Task brief:
Rewrite the lines below as a numbered list, omitting the blank lines and the pictures.

Data:
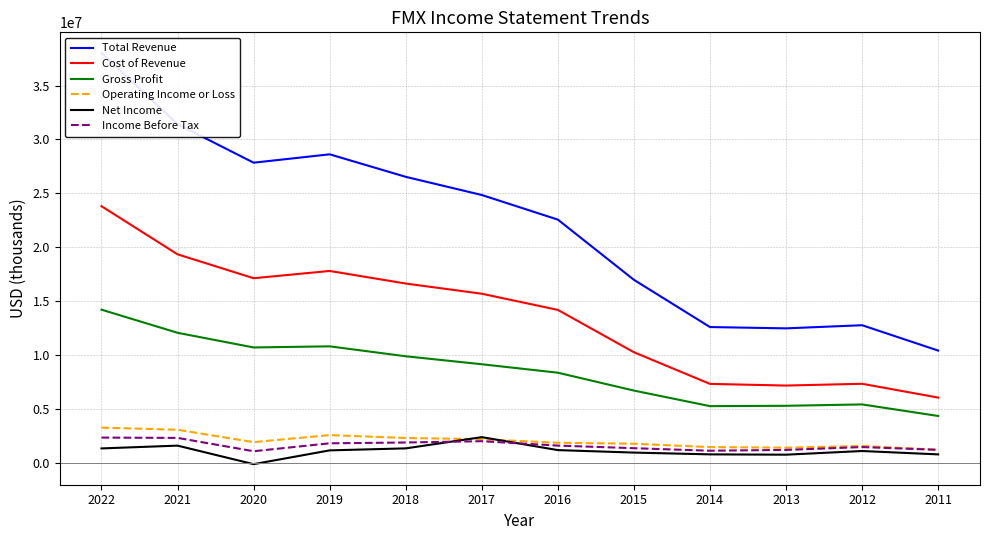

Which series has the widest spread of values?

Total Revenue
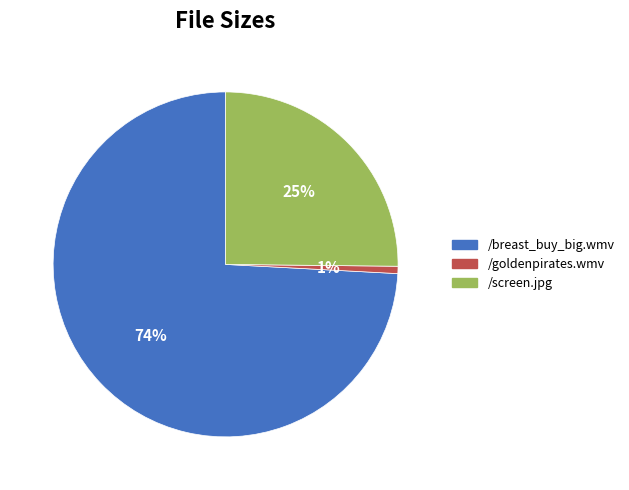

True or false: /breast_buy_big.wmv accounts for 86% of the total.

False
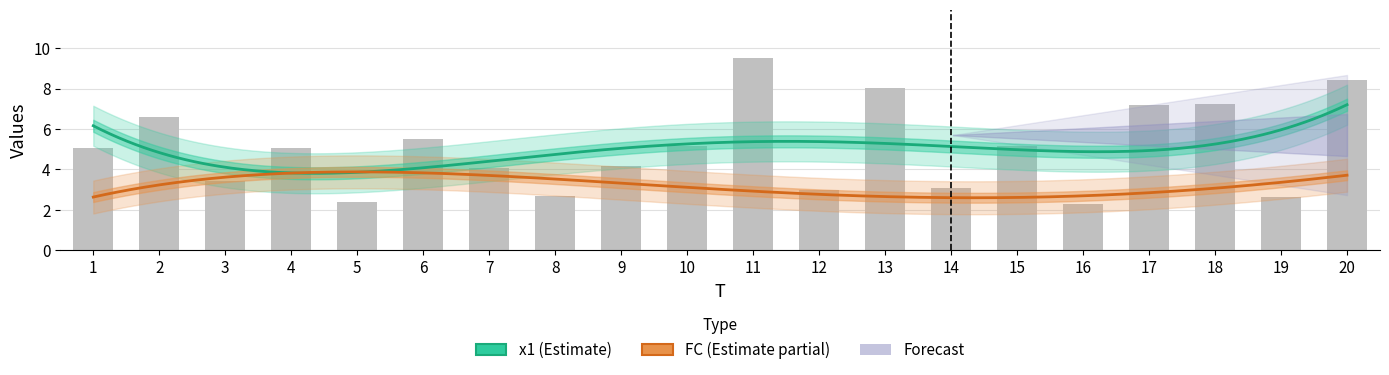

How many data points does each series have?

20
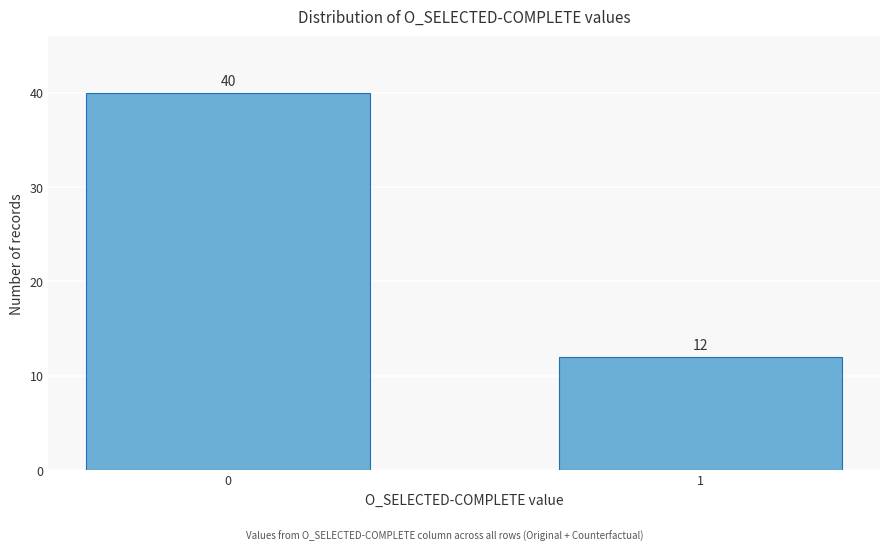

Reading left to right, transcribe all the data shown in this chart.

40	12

Answer to the problem:
1. Which series has the widest spread of values?
2. Total Revenue
3. True or false: /breast_buy_big.wmv accounts for 86% of the total.
4. False
5. How many data points does each series have?
6. 20
7. Reading left to right, transcribe all the data shown in this chart.
8. 40	12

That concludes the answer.